With blogs, there's none of this give and take. Once again, pros and cons. Pro is that you can get unfiltered, unadulterated writing. Con is that it may not be any good. Seriously, some of these dudes lack original thought and they're devoid of any style when saying something we've all heard a million times before. This would never happen at any good magazine because a competent editor will tell you that you're not bringing anything to the table and send you back to the blank page or, at the very least, help you find something new to say that hasn't been said. Of course it doesn't work out this way 10 times out of 10, and you may wind up reading the same piece more than once. Still, most editors try to make sure that there is some new observation, some new understanding, some new bit of information involved. Even if the revelation isn't novel to you, a proper editor will aspire to make sure it's something that will be fresh to at least the majority of the publication's readers. Better bloggers will do the same for themselves--they'll self-censor in order to ensure that they are advancing a conversation. But too many bloggers just want to be heard, regardless of the discussion that has taken place before. It's their turn to speak and that's all that's on their mind. As far as I'm concerned, these types will remain worthless until they step their game up.

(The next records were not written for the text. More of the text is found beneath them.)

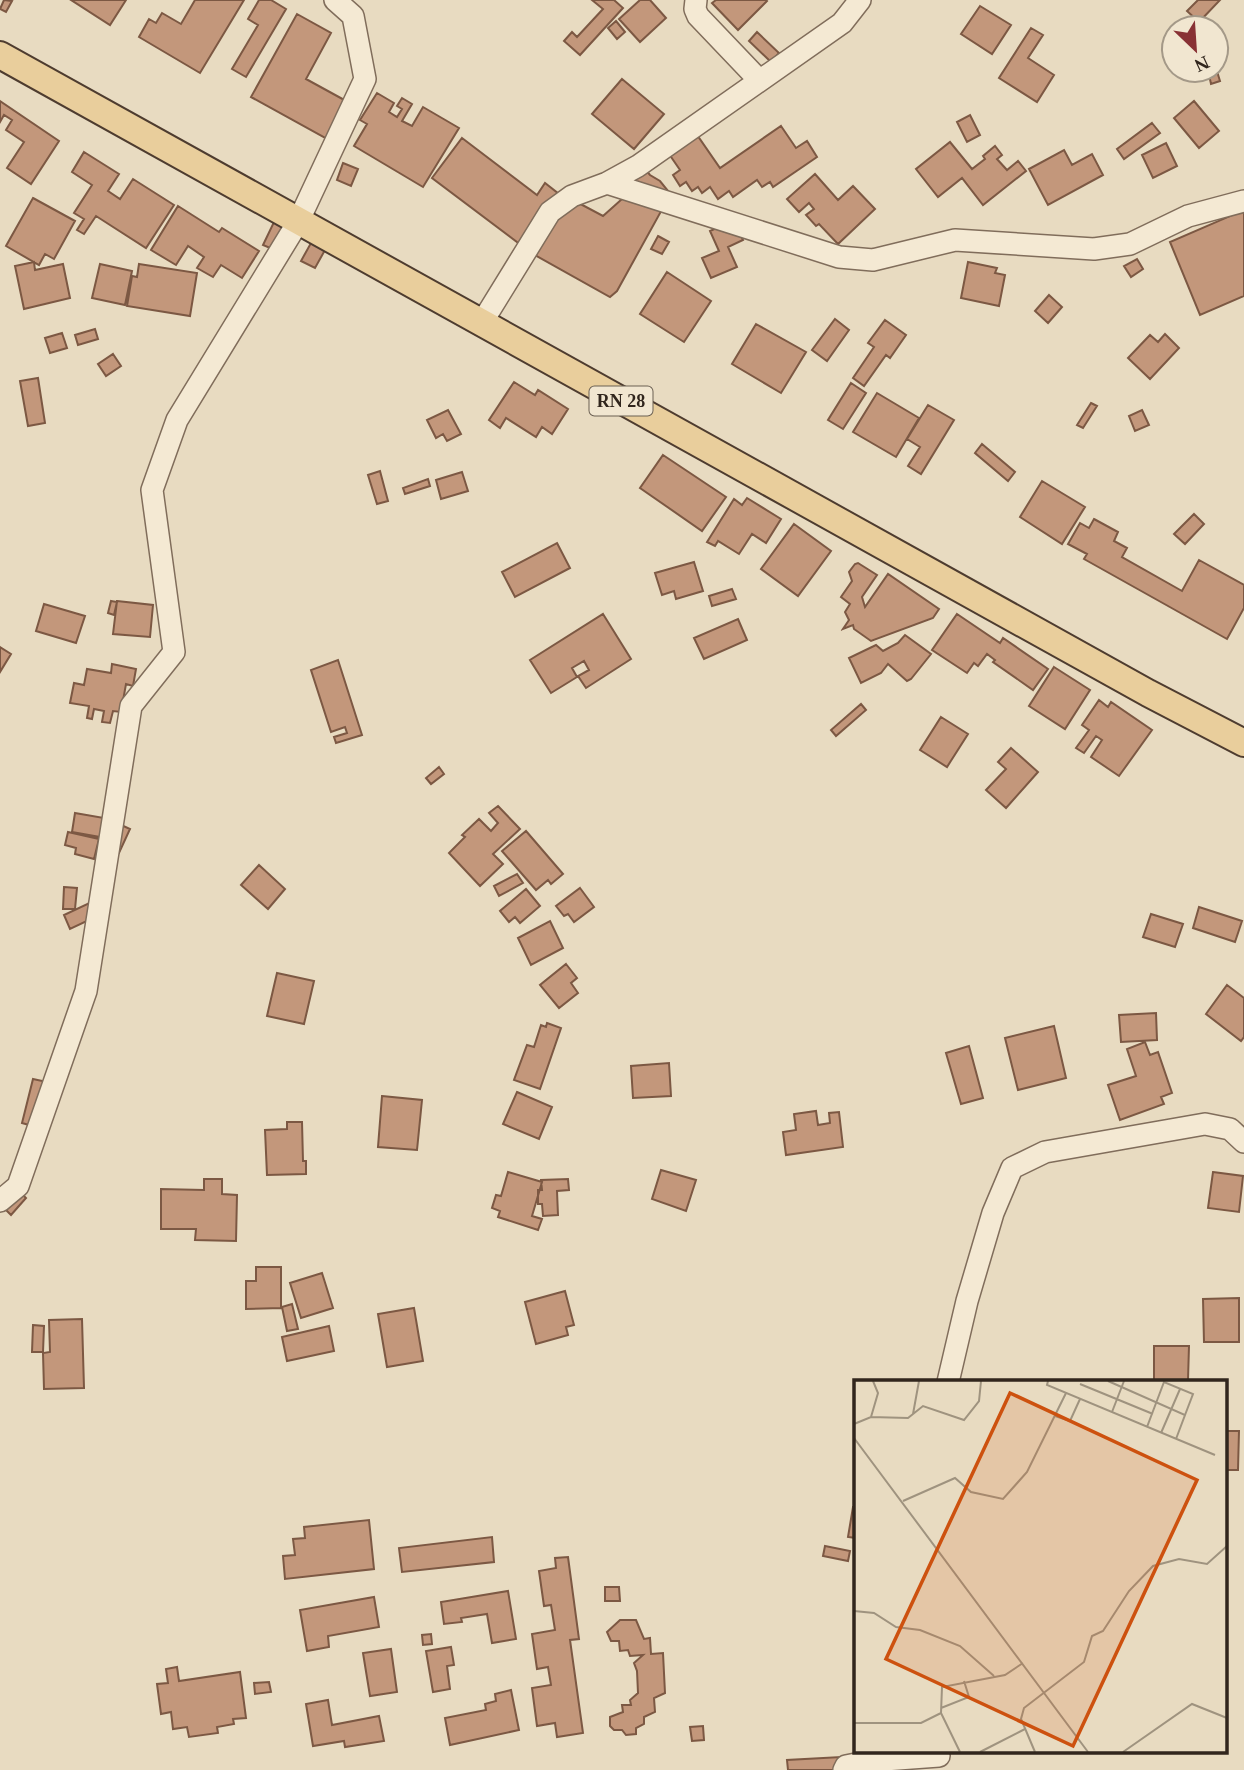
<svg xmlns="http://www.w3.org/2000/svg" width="1244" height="1770" font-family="'Times New Roman',serif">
	<rect width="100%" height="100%" fill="#e8dbc1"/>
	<!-- building -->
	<path fill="#c3977b" stroke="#7c5843" stroke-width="2" d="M4,0L12,1L6,12L0,9Z
		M71,0H126L110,25Z
		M195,0H244L200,73L139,37L149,19L156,23L162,13L181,24Z
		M259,0H271L286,9L246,77L232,69L258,25L248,19Z
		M592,0H614L623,8L580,55L564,41L572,32L577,37L603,9Z
		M640,0H650L666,18L640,42L619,19Z
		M716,0H766L767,1L738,30L712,3Z
		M1198,0H1220L1199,22L1187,11Z
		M980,6L1011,25L992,54L961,34Z
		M297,14L331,33L306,79L348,102L327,139L251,97Z
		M616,21L625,32L617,39L608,28Z
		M1031,28L1043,35L1028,58L1054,75L1037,102L999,78Z
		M757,32L779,53L771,62L749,41Z
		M1216,68L1220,81L1211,84L1208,70H1216Z
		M622,79L664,114L634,149L592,114Z
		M377,93L394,103L389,112L397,117L402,109L397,106L402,98L412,104L402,121L412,126L423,107L459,128L423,187L354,146L367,124L360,120Z
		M0,101L59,141L31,184L7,168L24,142L6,130L12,120L4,115L0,122Z
		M1194,101L1219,131L1199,148L1174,118Z
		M970,115L980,135L967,142L957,122Z
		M1152,123L1160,133L1124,159L1117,149Z
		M781,126L796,148L807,141L817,157L773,187L770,182L762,187L757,180L733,197L729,191L718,199L710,187L702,193L698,187L692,191L686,182L680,186L673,175L680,170L667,151L695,132L720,168Z
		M462,138L537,195L545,183L559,194L521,245L432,178Z
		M950,142L972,169L985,159L983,156L995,146L1002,155L997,159L1007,170L1018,161L1026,171L983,205L962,178L938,197L916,169Z
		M1166,143L1177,166L1153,178L1142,155Z
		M1064,150L1072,165L1092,154L1103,175L1048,205L1029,169Z
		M84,152L119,174L108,191L120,199L133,179L174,205L146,248L96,216L84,234L77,230L84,219L74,213L92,185L72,172Z
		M343,163L358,169L351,186L337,180Z
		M644,168L650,175L660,181L689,217L665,204L617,291L610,297L535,255L561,209L573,200L603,216L631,191L625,184Z
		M815,174L838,200L853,186L875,209L838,244L819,224L816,226L806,215L814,209L809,203L799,212L787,199Z
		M33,198L75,221L54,259L45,254L39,265L6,246Z
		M178,206L219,232L222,228L259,251L242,278L221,265L213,277L197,268L204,257L188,246L176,265L151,250Z
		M1244,210V296L1200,315L1170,242Z
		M734,220L743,240L728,247L737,267L711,278L702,258L719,251L710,231Z
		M274,222L287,228L277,251L263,245Z
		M658,236L669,242L662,254L651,249Z
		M311,243L325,250L315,268L301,261Z
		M1137,259L1143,269L1131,277L1124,266Z
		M34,262L35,270L63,264L70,298L24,309L15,266Z
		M968,262L997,268L995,273L1005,275L999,306L961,298Z
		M100,264L132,271L125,305L92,298Z
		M139,264L197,273L190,316L127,306L132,276L137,277Z
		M667,272L711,301L684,342L640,314Z
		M1049,295L1062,307L1048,323L1035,311Z
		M835,319L849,330L827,361L812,350Z
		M885,320L906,335L890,358L886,355L864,386L853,378L874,347L868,343Z
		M756,324L806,352L781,393L732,364Z
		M95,329L98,339L78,345L75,335Z
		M62,333L67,348L50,353L45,338Z
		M1165,334L1179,348L1150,379L1128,358L1150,335L1158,342Z
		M113,354L121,366L106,376L98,364Z
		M38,378L45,423L28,426L20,381Z
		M514,382L535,395L538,390L568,409L552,434L542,427L536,437L506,418L500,428L489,420Z
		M851,383L866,393L843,429L828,420Z
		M877,393L919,418L896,457L853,432Z
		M1091,403L1097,406L1083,428L1077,425Z
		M928,405L954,420L921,474L908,466L920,447L907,439Z
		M448,410L461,434L447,441L443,434L436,438L427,420Z
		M1142,410L1149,425L1135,431L1129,416Z
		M982,444L1015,472L1008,481L975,453Z
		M663,455L726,497L702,531L640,488Z
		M380,471L388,501L377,504L368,475Z
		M462,472L468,491L441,499L436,480Z
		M428,479L430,486L405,494L403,488Z
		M1042,481L1085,507L1062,544L1020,517Z
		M747,498L781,519L766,543L752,534L739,554L718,541L715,546L707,542L734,499L742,505Z
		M1194,514L1204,524L1185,544L1174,534Z
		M1094,519L1118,532L1114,541L1127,548L1122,557L1182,591L1199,560L1244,585V608L1227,639L1084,559L1087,554L1068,544L1080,523L1089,528Z
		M794,524L831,551L798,596L761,569Z
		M557,543L570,568L515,597L502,572Z
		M694,562L703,591L676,599L674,591L662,595L655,573Z
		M858,563L877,575L862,597L865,607L888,574L939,609L933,618L871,641L854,629L853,625L843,629L849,620L845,612L850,604L841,597L852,581L849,572L855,564Z
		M732,589L736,599L712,606L709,596Z
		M111,601L117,602L114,615L108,613Z
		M117,601L153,605L150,637L113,634Z
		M44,604L85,616L76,643L36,631Z
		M603,614L631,659L586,688L578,676L589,670L584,661L572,668L577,677L551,693L530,660Z
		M957,614L1000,643L1003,638L1048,669L1033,690L993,662L995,660L987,654L978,666L974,663L967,673L932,650Z
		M738,619L747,640L704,659L694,638Z
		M905,635L931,654L911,679L907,681L888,664L881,673L861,683L849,658L876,645L883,651L898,643Z
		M0,647L11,654L0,672Z
		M338,660L362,735L336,743L334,737L347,733L345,727L331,732L311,670Z
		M112,664L136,669L133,686L126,684L121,712L113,711L110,723L102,722L104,711L94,709L92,719L87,718L89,706L70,703L74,683L84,685L87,669L111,673Z
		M1054,667L1090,690L1065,729L1029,706Z
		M1099,700L1108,707L1111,702L1152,730L1119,776L1091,757L1102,740L1096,736L1084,753L1076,748L1089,730L1082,725Z
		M861,704L866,710L836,736L831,730Z
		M941,717L968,734L947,767L920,750Z
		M1011,748L1038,772L1006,808L986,790L1006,769L998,762Z
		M439,767L444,774L431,784L426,778Z
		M498,806L520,829L493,854L503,864L480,886L449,853L465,837L462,835L479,819L491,831L498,823L489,813Z
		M75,813L104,818L100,837L72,832Z
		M119,824L130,829L119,853L108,848Z
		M526,831L563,874L551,884L548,880L536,890L502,851Z
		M68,832L99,839L94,859L75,854L76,848L65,845Z
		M259,865L285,889L268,909L241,885Z
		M517,874L523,883L499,896L494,886Z
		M64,887L77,888L75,909H63Z
		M580,888L594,907L574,922L568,914L564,916L556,906Z
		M526,889L540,906L520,923L515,917L509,922L500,911Z
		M100,898L106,912L70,929L64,915Z
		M1199,907L1242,921L1235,942L1193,928Z
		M1151,914L1183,924L1175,947L1143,937Z
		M550,921L563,948L531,965L518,938Z
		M566,964L577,978L571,983L578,993L559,1008L540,985Z
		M277,973L314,981L304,1024L267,1016Z
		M1227,985L1244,998V1037L1241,1041L1206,1014Z
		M1156,1013L1157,1040L1121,1042L1119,1015Z
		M547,1023L561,1028L540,1089L514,1080L527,1045L534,1047L541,1025L546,1027Z
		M1054,1026L1066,1078L1018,1090L1005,1038Z
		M1145,1042L1150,1055L1158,1052L1172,1093L1161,1097L1164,1104L1120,1120L1108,1085L1136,1076L1127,1049Z
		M969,1046L983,1098L961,1104L946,1053Z
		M669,1063L671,1096L633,1098L631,1066Z
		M33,1079L47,1082L36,1127L22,1123Z
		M517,1092L552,1107L539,1139L503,1124Z
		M382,1096L422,1100L417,1150L378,1147Z
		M816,1111L818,1125L830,1123L829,1113L839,1112L843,1147L786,1155L783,1132L796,1130L794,1114Z
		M287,1122H302L303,1161H306V1174L267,1175L265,1130L287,1129Z
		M661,1170L696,1180L686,1211L652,1199Z
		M508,1172L542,1182L532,1216L542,1219L538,1230L498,1217L500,1211L492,1208L496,1195L501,1196Z
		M1213,1172L1243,1176L1239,1212L1208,1208Z
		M204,1179H222V1194L237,1195L236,1241L195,1240L196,1229H161V1189L204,1190Z
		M568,1179L569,1190L557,1191L558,1215L543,1216L542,1204H538V1190H542L541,1180Z
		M19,1191L26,1198L11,1215L4,1208Z
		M256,1267H281V1308L246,1309V1281H256Z
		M322,1273L333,1308L301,1318L290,1283Z
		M565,1291L574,1325L566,1327L568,1335L536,1344L525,1302Z
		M1239,1298V1342H1204L1203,1299Z
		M292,1304L298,1329L287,1331L282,1307Z
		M414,1308L423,1361L387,1367L378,1314Z
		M82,1319L84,1388L44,1389L43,1353L50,1352L49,1320Z
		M33,1325L44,1326L43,1352H32Z
		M329,1326L334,1351L287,1361L282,1337Z
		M1154,1346H1189L1188,1380L1154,1381Z
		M1225,1431H1239L1238,1470H1225Z
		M853,1507H856V1538L848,1537Z
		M369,1520L374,1569L285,1579L283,1556L295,1555L293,1539L305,1538L304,1527Z
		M492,1537L494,1562L402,1572L399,1548Z
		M825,1546L850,1551L848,1561L823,1556Z
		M568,1557L579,1639L570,1640L583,1733L557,1737L555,1723L537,1726L532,1688L551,1685L548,1667L537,1669L532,1634L555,1630L551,1605L544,1606L539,1571L556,1568L555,1558Z
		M605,1587H619L620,1601H605Z
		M508,1591L516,1639L492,1643L487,1614L461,1618L462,1622L444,1624L441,1602Z
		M374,1597L379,1627L328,1636L329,1647L307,1651L300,1610Z
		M620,1620H636L644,1639L650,1638L651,1654L663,1653L665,1693L654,1698L655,1712L644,1717V1724L636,1728V1734L626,1735L622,1730H614L610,1726V1717L623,1712L622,1705H631L630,1700L638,1693L637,1671L634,1663L643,1655L630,1656L628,1650L620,1651L619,1641H611L607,1632Z
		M431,1634L432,1644L423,1645L422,1635Z
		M451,1647L454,1665L447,1666L450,1689L433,1692L426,1651Z
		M391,1649L397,1692L370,1696L363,1653Z
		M177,1667L179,1681L240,1672L246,1718L233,1719L234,1724L217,1727L218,1733L189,1737L187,1727L173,1729L171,1712L161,1714L157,1684L168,1683L166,1669Z
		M269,1682L271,1692L255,1694L254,1683Z
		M511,1690L519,1730L450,1745L445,1718L486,1710L485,1704L496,1701L495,1694Z
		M328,1700L332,1725L379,1716L384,1741L345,1747L344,1741L313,1746L306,1704Z
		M703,1726L704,1740L692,1741L690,1727Z
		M841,1757V1770H788L787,1760Z"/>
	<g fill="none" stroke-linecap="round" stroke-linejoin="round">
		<defs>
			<path id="minor" d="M696,0L695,9L698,16L759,80
				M607,183L839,257L873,260L955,240L1094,249L1130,244L1188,216L1244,201
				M481,324L550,212L572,196L607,183L638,166L842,23L860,0
				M0,1201L18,1186L86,991L131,706L174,652L152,490L177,420L298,222L365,79L353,16L335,0
				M948,1382L967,1301L993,1213L1012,1168L1045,1152L1205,1124L1230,1129L1244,1142
				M844,1770L846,1766L871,1761L939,1756"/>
			<path id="major" d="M0,55L1148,693L1244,743"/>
		</defs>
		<!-- minor casing -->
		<use href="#minor" stroke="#806d5b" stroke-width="24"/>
		<!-- major casing -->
		<use href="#major" stroke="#4e3c2f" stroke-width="30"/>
		<!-- minor -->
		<use href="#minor" stroke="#f4e9d3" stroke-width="21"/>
		<!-- major -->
		<use href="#major" stroke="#e9ce9c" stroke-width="26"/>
	</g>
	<g text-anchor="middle" stroke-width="5" stroke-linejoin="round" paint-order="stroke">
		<!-- shield labels -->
		<rect fill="#f1e6d0" stroke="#6b6053" stroke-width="2" x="589.5" y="386.5" width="63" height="29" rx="5"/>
		<g font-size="18" font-weight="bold" fill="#31261d">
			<text x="621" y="407">RN 28</text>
		</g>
	</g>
	<!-- overview -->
	<g transform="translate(854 1380)">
		<rect width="373" height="373" fill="#e8dbc1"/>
		<path fill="none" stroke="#9f937f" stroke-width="2" d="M194,1L193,5L361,75M254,1L331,35L322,59M226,4L299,34M258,32L270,1M59,34L65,1M201,36L216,41L226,19M17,37L24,13L19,1M0,44L17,37L54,38L69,26L110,40L125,21L127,1M293,47L310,2L339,14L331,35M307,53L326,9M0,58L234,372M49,121L101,98L117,112L149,119L173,92L212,13M0,231L20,233L42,247L66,250L106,266L140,296M87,328L115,317L110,301M0,343H67L87,333M106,372L87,333L88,307L151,295L169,283M126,372L171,349M181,372L167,339L170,328L230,282L238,256L249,251L275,211L299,186L325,179L353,184L373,166M269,372L338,324L373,338"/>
		<path fill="#cd510f" fill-opacity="0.15" stroke="#cd510f" stroke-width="3.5" d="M156,13L343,100L219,366L32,279Z"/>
		<rect width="373" height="373" fill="none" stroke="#31261d" stroke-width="3.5"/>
	</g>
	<!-- north arrow -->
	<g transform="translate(1195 49) rotate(155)"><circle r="33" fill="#f1e6d0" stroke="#a49988" stroke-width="2"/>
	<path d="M0-5L12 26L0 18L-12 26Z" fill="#883134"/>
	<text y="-10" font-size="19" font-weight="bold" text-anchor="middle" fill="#31261d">N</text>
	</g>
</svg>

Another thing is that the overwhelmingly vast majority of blogs lack primary sources. The authors are simply picking over other people's research and commenting on that. They don't go out and find the news stories, interview the politicians, build with the artists or talk to the victims of crimes. They just play peanut gallery to someone else's findings. This is fine when the peanut gallery has something of interest to say, but when they don't, well, then no one is there to tell them to stop. They just post away. Sometimes this results in getting put on to new artists, debunking media/government lies, exposing plants in the White House press corps and much more. More often, however, what happens is that people who can't gain an audience in their own livingrooms attempt to pose as experts on a subject and, unfortunately, some unwitting souls will follow along.
I think you have to take the good with the bad and use your discernment. There are engaging writers, people and thinkers in all forms of media; but there are also a bunch of dim nitwits. It's just a microcosm of real life. The same rules apply. You have to know what works for you and be careful whom you follow.
Ed. Note: In its furthest definition, I may be wrong on the "meme" thing. But, I'm cool with being wrong. Shit happens.
P.S.-- This a bit under 1800 words. Just like I thought.
If you can't respect that, your whole perspective is wack.